Land of Makebelieve
- Interactive map of Land of Makebelieve
- Location: Upper Jay, New York, United States
- Coordinates: 44°20′N 73°46′W﻿ / ﻿44.34°N 73.77°W
- Status: Defunct
- Opened: 1954
- Closed: 1979

= Land of Makebelieve =

The Land of Makebelieve was an amusement park located in the hamlet of Upper Jay, New York, United States. It was in operation from 1954 until 1979. The park was designed and built by Arto Monaco.

Monaco initially wanted to call the park Storytown, but another theme park with that name was already being built. Monaco chose the Land of Makebelieve as the park's name after listening to the song "It's Only Make Believe". The Land of Makebelieve was one of the first children's amusement parks in the United States. Children were free to wander around the park, while parents were encouraged to not interfere with their children's play. Attractions and points of interest, including a castle, riverboat, train, several fairy tale hours, and an old western town, were all built to half-scale, suitable for children age 12 and under.

The park suffered from several floods from the nearby Ausable River over its lifespan, and it permanently closed in 1979 after suffering extensive flooding damage.
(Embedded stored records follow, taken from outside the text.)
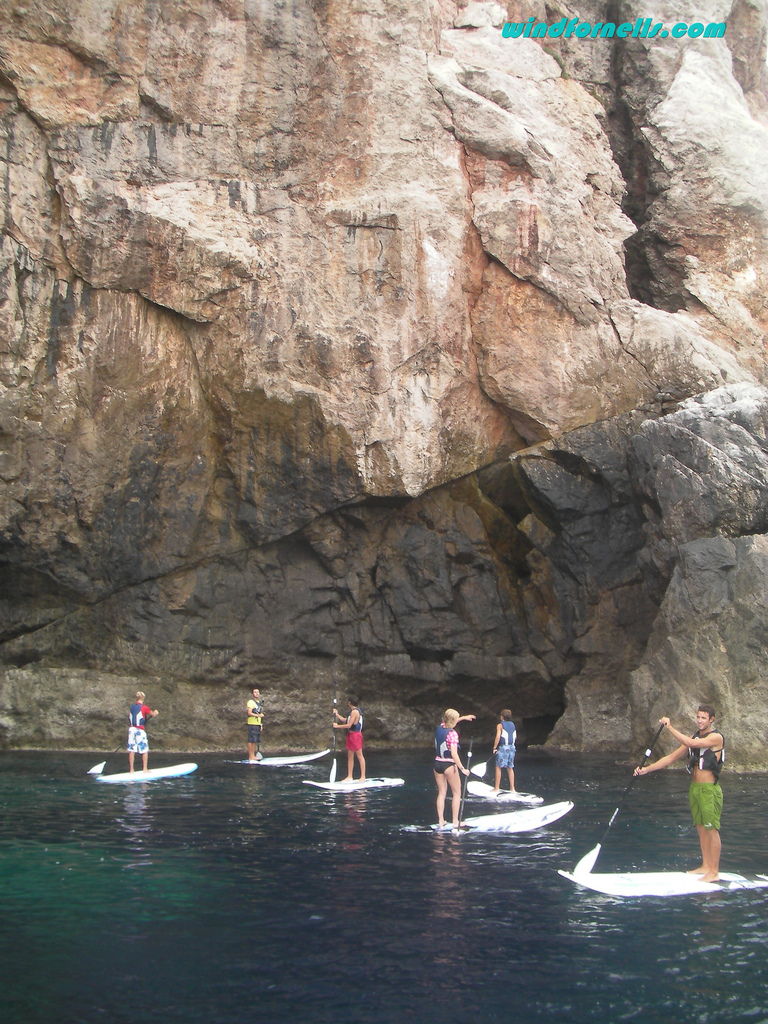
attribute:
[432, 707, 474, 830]
person — white, standing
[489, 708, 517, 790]
person — standing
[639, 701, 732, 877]
person — standing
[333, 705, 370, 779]
person — standing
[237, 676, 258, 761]
person — standing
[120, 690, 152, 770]
person — standing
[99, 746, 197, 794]
surfboard — white, long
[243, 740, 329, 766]
surfboard — white, long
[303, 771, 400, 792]
surfboard — white, long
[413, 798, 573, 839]
surfboard — white, long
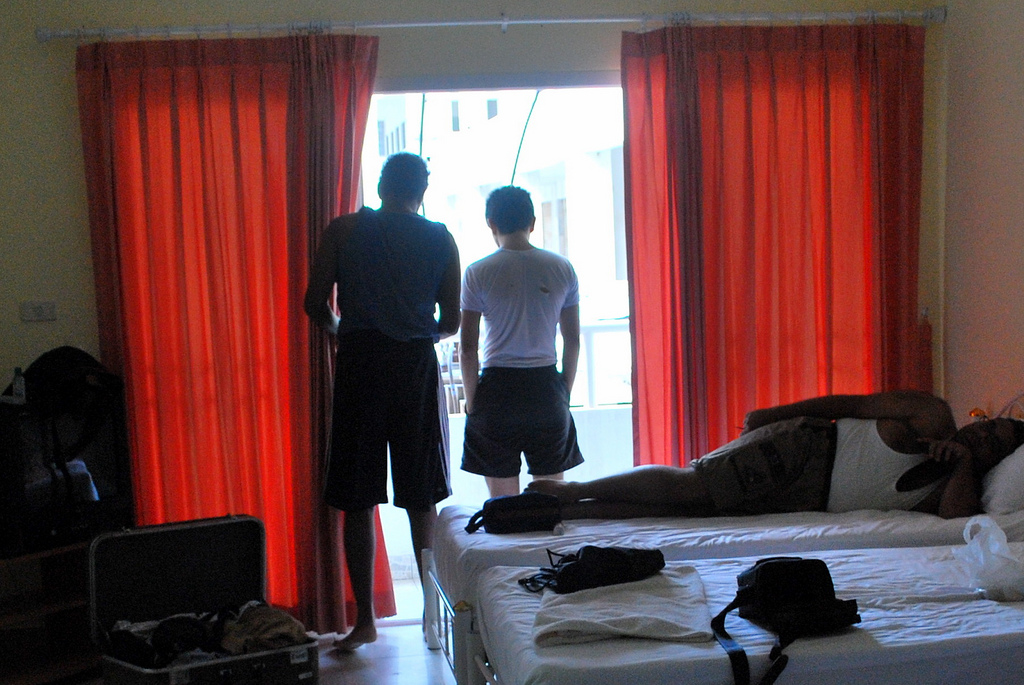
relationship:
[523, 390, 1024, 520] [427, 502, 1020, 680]
man in bed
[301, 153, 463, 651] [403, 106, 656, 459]
man standing at door way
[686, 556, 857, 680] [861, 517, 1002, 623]
bag on bed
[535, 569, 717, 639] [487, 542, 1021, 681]
towel on bed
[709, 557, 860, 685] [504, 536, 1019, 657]
bag on bed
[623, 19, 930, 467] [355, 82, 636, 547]
curtain covering window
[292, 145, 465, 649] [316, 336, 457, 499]
man wearing shorts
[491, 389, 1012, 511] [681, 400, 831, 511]
man wearing shorts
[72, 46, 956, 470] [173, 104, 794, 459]
curtain attached to window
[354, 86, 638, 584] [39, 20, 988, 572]
door way attached to building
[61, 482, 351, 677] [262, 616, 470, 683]
suitcase on top of floor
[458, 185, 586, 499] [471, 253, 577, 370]
man wearing shirt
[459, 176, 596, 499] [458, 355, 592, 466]
man wearing shorts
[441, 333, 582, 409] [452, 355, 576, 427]
hands are inside pockets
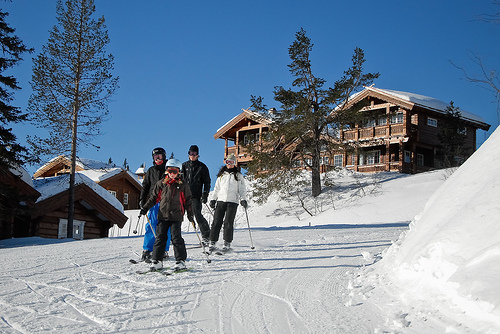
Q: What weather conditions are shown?
A: It is clear.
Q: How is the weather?
A: It is clear.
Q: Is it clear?
A: Yes, it is clear.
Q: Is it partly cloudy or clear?
A: It is clear.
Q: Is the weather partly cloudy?
A: No, it is clear.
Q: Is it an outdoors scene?
A: Yes, it is outdoors.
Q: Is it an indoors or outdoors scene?
A: It is outdoors.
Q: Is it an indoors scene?
A: No, it is outdoors.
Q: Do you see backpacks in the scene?
A: No, there are no backpacks.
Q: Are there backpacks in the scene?
A: No, there are no backpacks.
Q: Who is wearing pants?
A: The skier is wearing pants.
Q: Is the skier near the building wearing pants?
A: Yes, the skier is wearing pants.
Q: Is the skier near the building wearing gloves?
A: No, the skier is wearing pants.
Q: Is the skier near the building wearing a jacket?
A: Yes, the skier is wearing a jacket.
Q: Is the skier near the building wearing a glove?
A: No, the skier is wearing a jacket.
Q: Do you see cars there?
A: No, there are no cars.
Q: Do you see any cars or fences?
A: No, there are no cars or fences.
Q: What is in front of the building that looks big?
A: The tree is in front of the building.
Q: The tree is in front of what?
A: The tree is in front of the building.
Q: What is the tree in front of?
A: The tree is in front of the building.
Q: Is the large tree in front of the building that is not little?
A: Yes, the tree is in front of the building.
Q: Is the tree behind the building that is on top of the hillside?
A: No, the tree is in front of the building.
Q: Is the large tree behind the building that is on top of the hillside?
A: No, the tree is in front of the building.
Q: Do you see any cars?
A: No, there are no cars.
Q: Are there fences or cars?
A: No, there are no cars or fences.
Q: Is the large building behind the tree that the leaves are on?
A: Yes, the building is behind the tree.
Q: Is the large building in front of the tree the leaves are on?
A: No, the building is behind the tree.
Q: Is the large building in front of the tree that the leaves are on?
A: No, the building is behind the tree.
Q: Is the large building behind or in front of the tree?
A: The building is behind the tree.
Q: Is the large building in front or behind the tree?
A: The building is behind the tree.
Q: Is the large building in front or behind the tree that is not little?
A: The building is behind the tree.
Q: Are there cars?
A: No, there are no cars.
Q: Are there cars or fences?
A: No, there are no cars or fences.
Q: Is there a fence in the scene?
A: No, there are no fences.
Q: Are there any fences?
A: No, there are no fences.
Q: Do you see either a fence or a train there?
A: No, there are no fences or trains.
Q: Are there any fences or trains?
A: No, there are no fences or trains.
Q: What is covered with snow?
A: The hillside is covered with snow.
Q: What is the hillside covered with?
A: The hillside is covered with snow.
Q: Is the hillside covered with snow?
A: Yes, the hillside is covered with snow.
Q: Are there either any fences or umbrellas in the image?
A: No, there are no fences or umbrellas.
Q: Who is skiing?
A: The people are skiing.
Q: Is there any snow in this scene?
A: Yes, there is snow.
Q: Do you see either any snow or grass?
A: Yes, there is snow.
Some of the fairy tale houses that were undamaged were relocated to a similarly themed park located in Queensbury, New York. In fact it was the very same park that had taken the "Storytown" name. That park is now the Six Flags-owned Great Escape.

A 2006 Mountain Lake PBS documentary, "A Castle in Every Heart: The Monaco Story" chronicles the life and work of Arto Monaco (1913-2003), the pioneering designer and gifted storyteller who was also responsible for Santa’s Workshop, another nearby children's attraction in the North Pole hamlet of Wilmington, NY.

A restaurant in the park was later reopened as the Adirondack Mountain Cafe. As a result of flood waters generated by Hurricane Irene on August 28, 2011, the last remaining buildings from the former park, including the castle, were destroyed.